Según Facua, los usuarios de Movistar que no recarguen en siete meses, pierden la cantidad que acumulen. Tras seis meses sin renovar su saldo, la empresa restringe el tráfico saliente y pasado el séptimo mes, sólo permite recibir sms durante 15 días, después de los cuales se anula todo el tráfico.

Con Vodafone, si no se recarga en 10 meses, no sólo se pierde el saldo, sino también el número y en el décimo mes sólo pueden recibirse llamadas. Las mismas consecuencias tendrá un cliente de Orange que no reponga su saldo en 13 meses.
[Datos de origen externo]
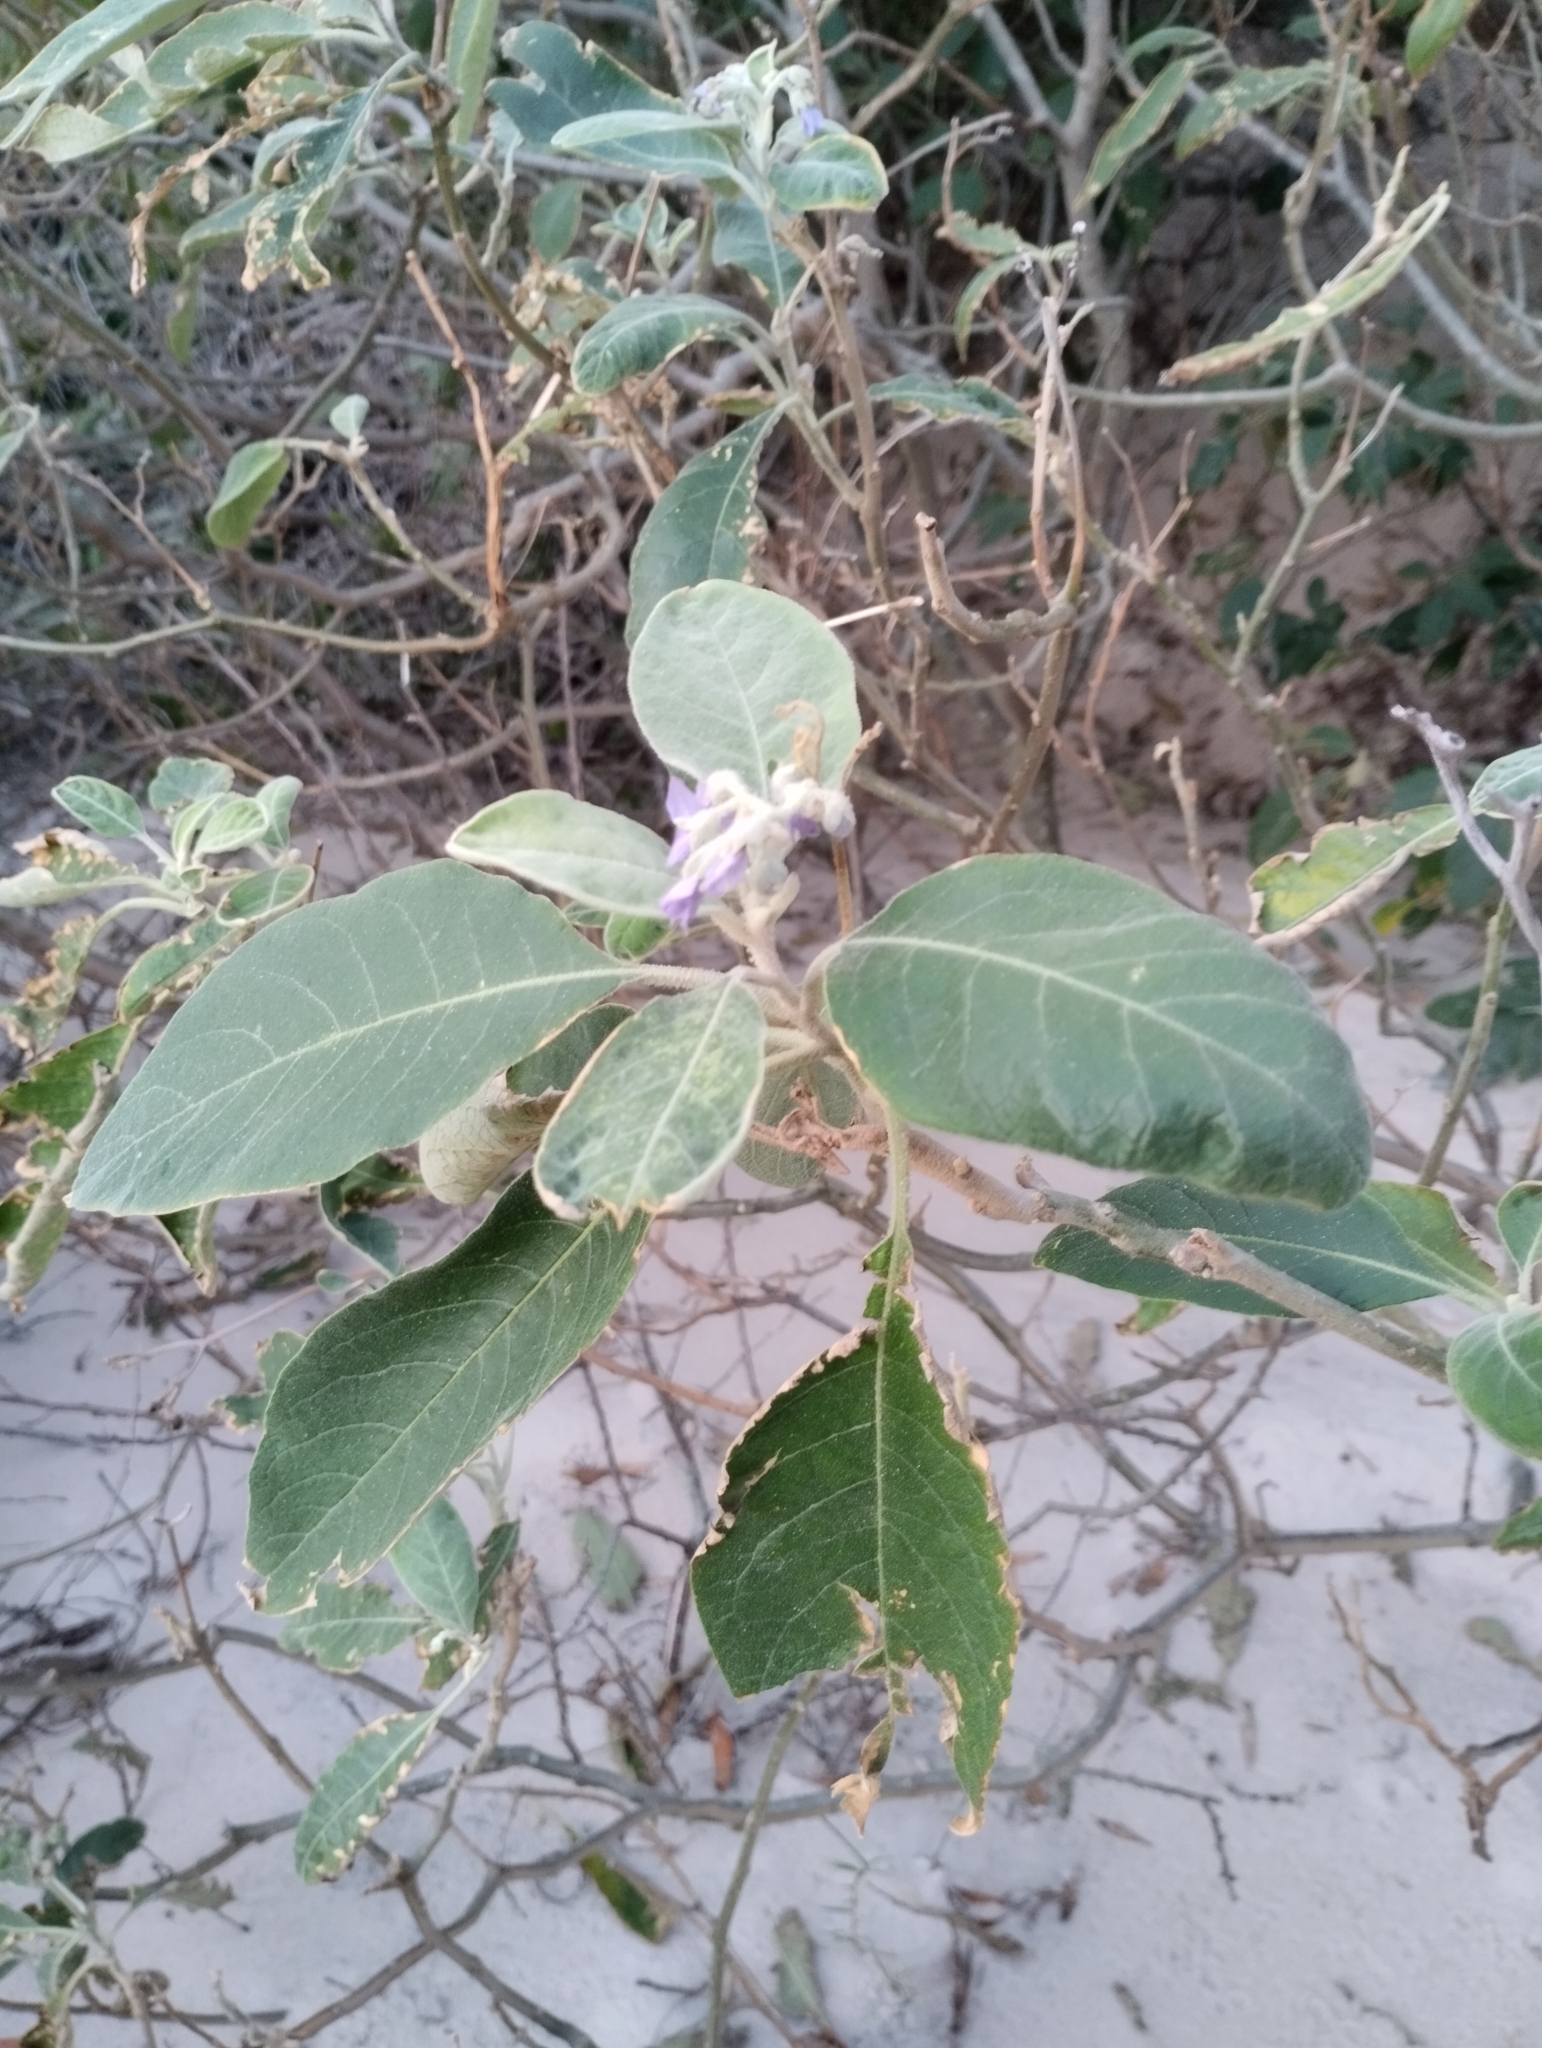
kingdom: Plantae
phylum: Tracheophyta
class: Magnoliopsida
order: Solanales
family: Solanaceae
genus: Solanum
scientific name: Solanum mauritianum
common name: Earleaf nightshade
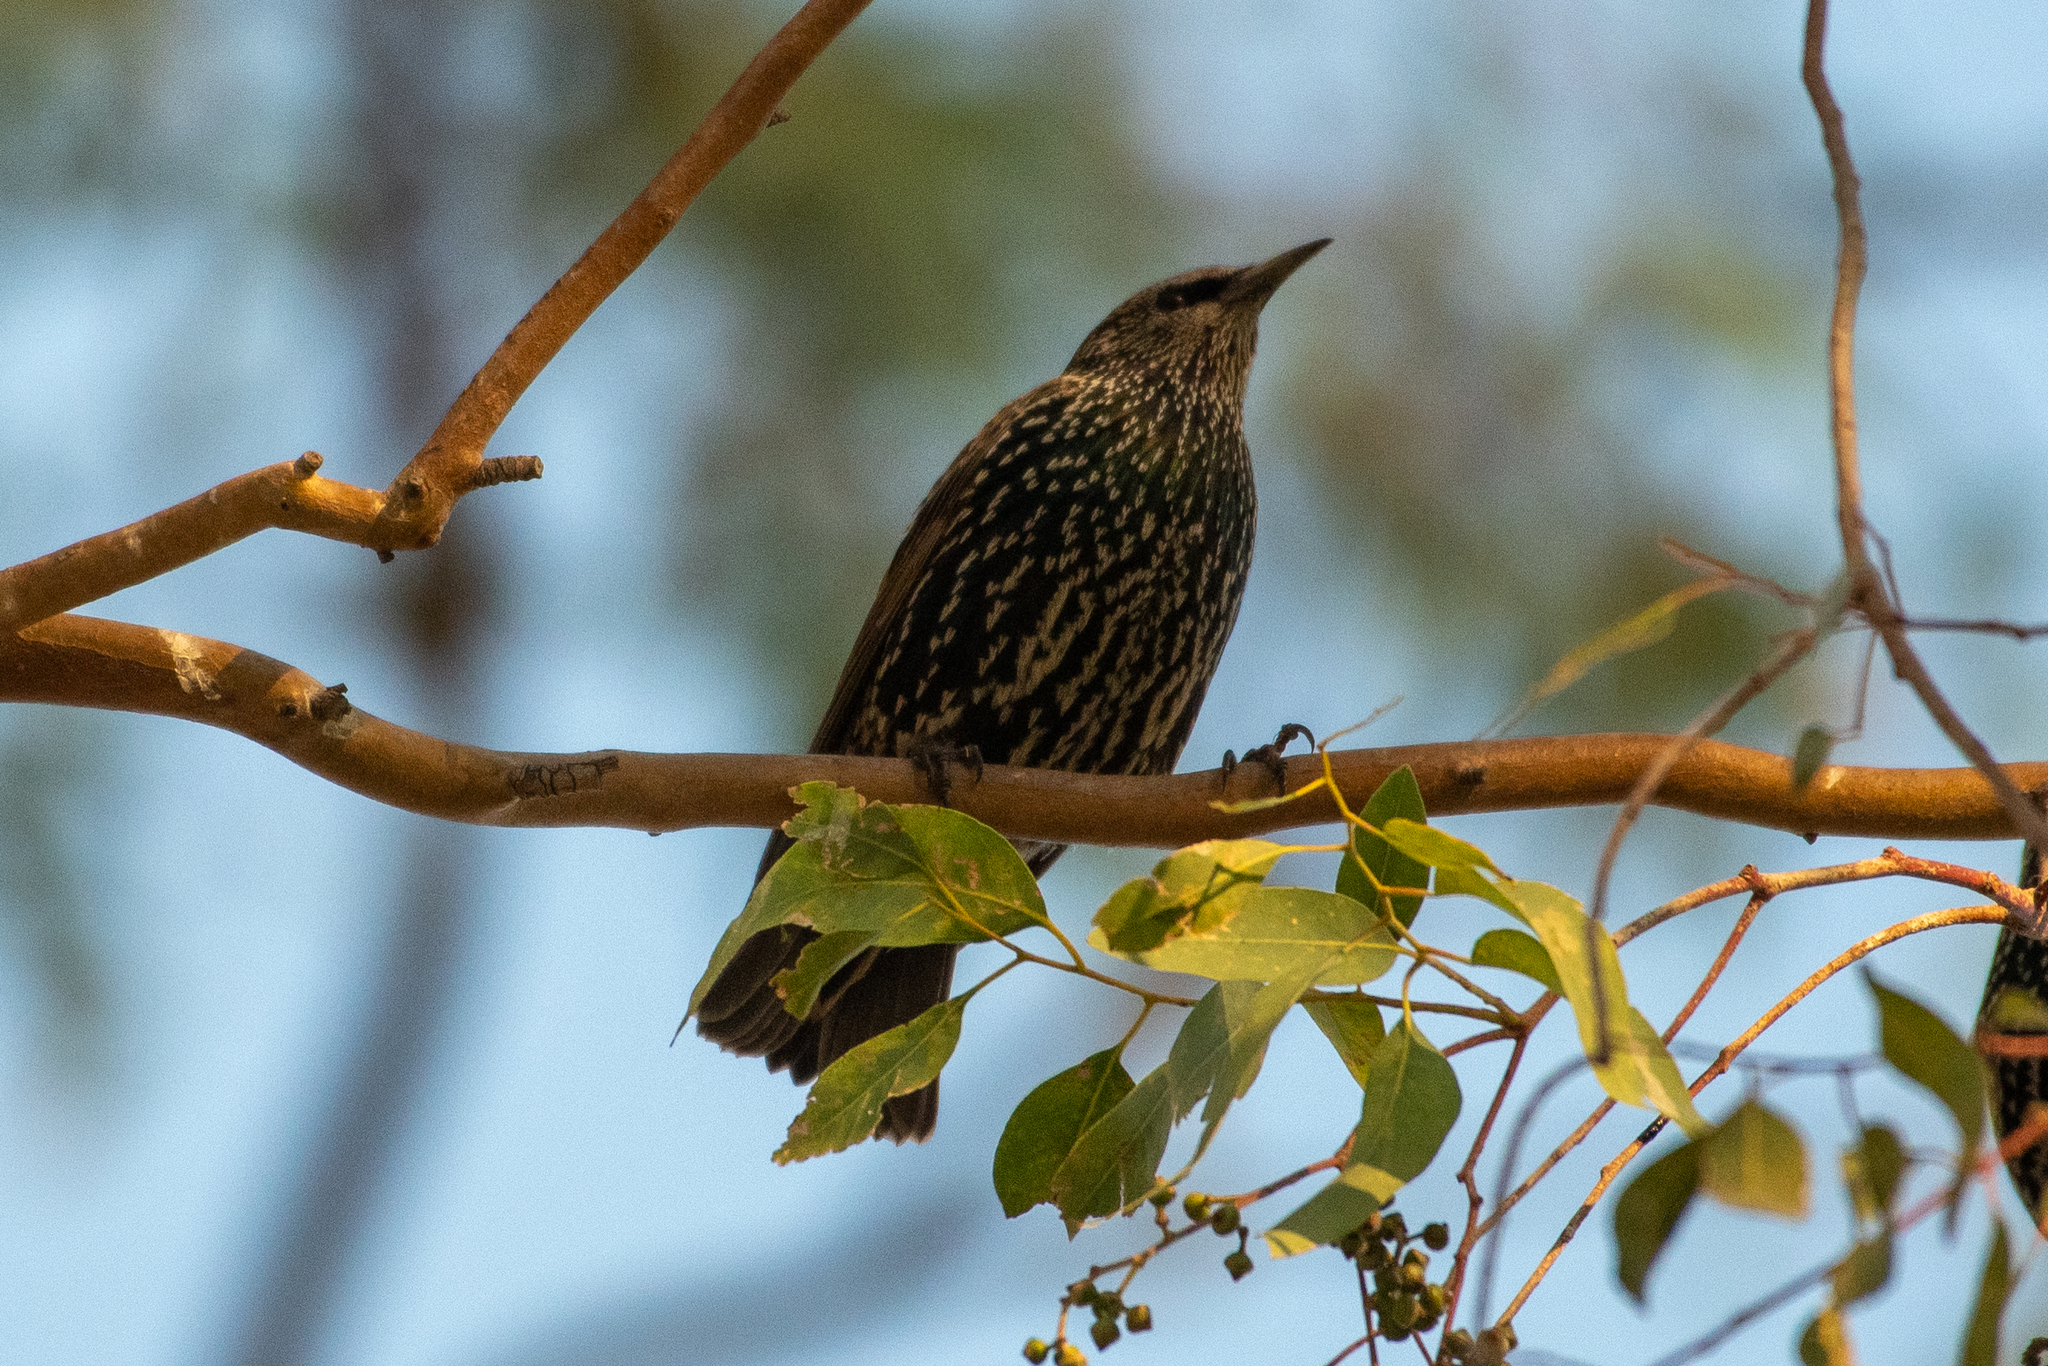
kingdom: Animalia
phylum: Chordata
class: Aves
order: Passeriformes
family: Sturnidae
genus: Sturnus
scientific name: Sturnus vulgaris
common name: Common starling
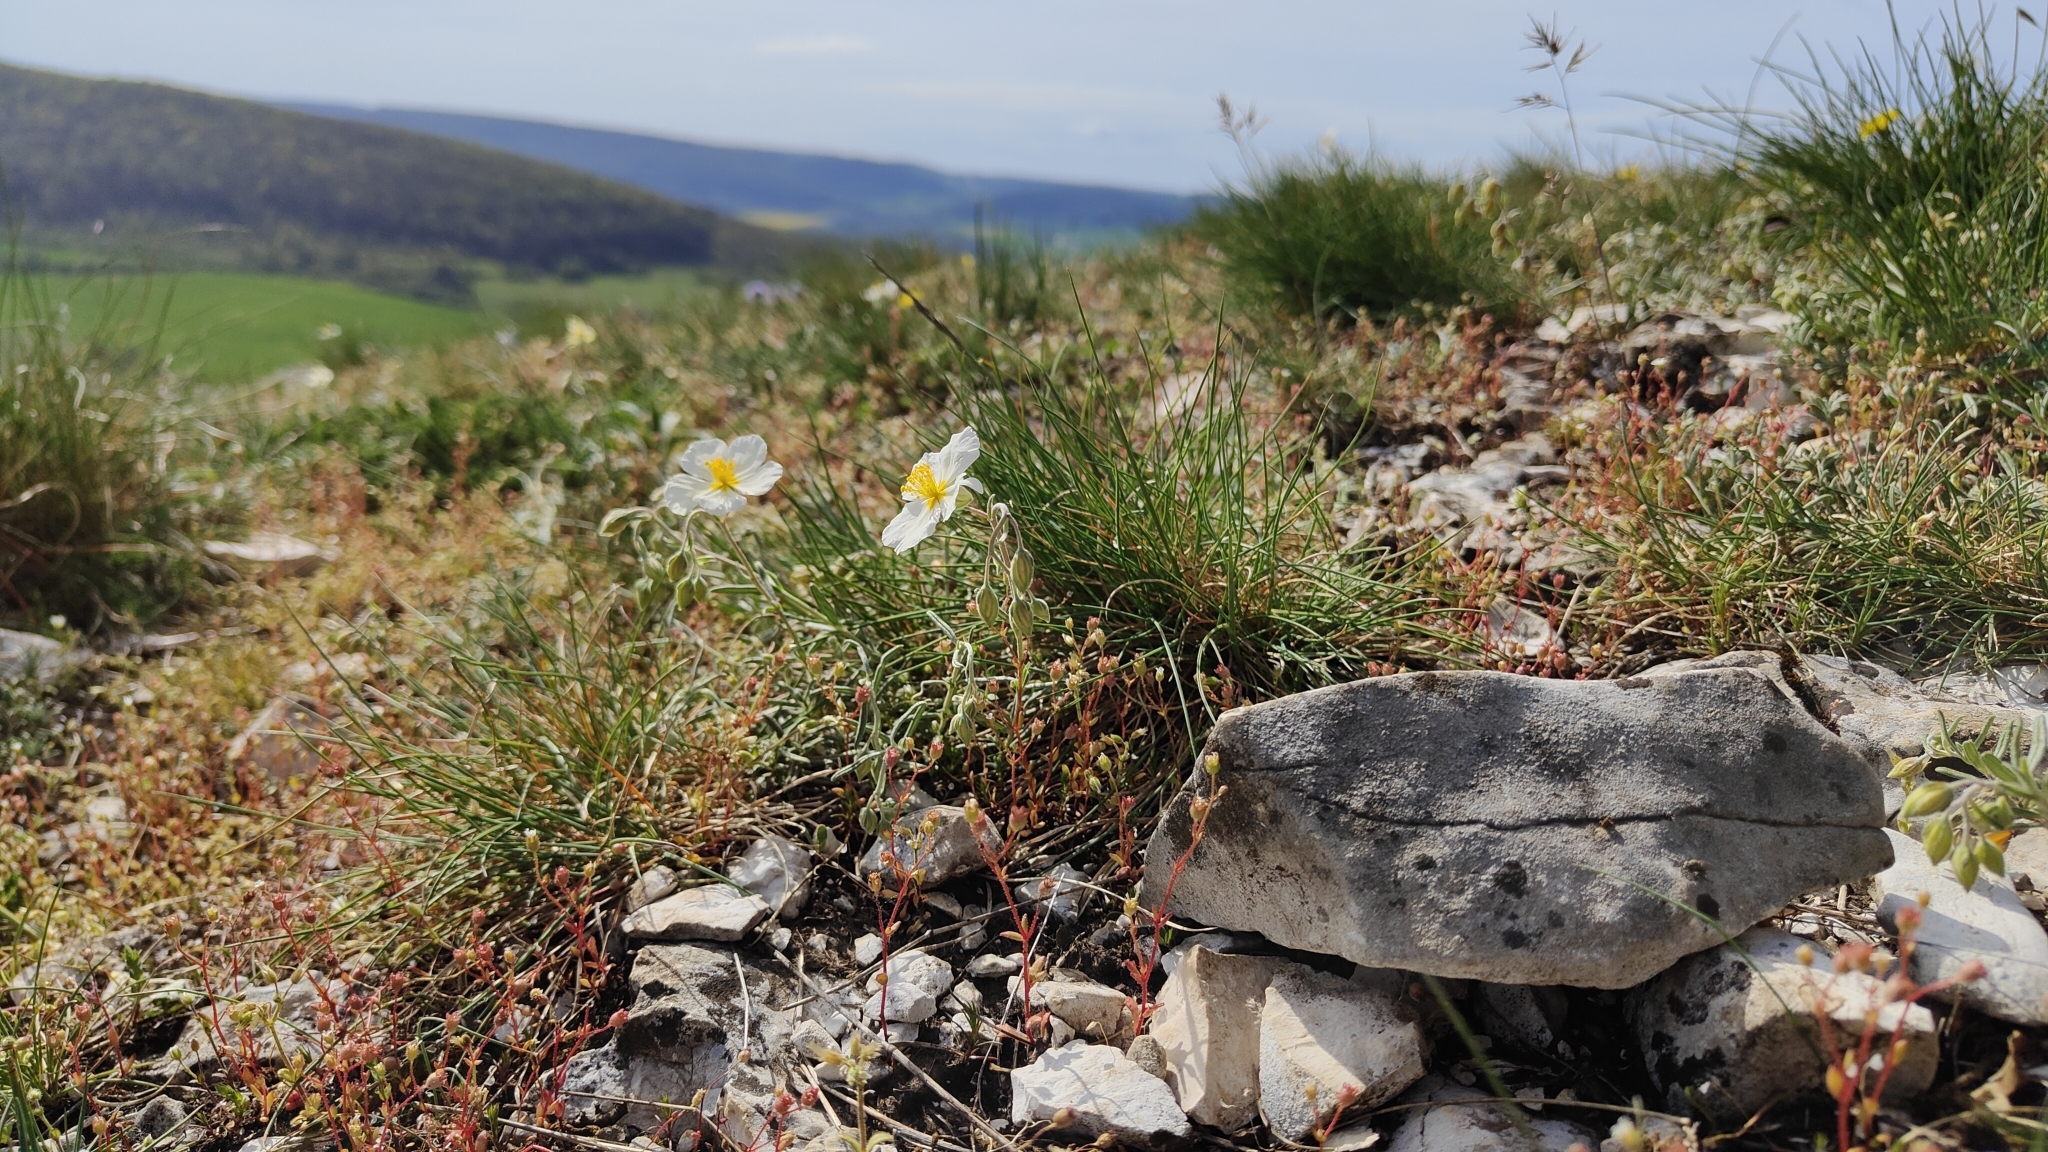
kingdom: Plantae
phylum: Tracheophyta
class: Magnoliopsida
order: Malvales
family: Cistaceae
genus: Helianthemum
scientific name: Helianthemum apenninum
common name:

En la denuncia presentada ante el Instituto Nacional de Consumo (INC) del ministerio de Sanidad, Facua afirma que las compañías de móviles no tienen datos que justifiquen que los usuarios que no realizan recargas en los plazos estipulados sólo les reportan costes de mantenimiento.

Consumidores en Acción alega que la mera recepción de llamadas por parte de los clientes ya supone una fuente de ingresos para las empresas y añade que, si bien las operadoras están en su derecho a establecer determinadas condiciones de consumo, éstas no pueden resultar abusivas.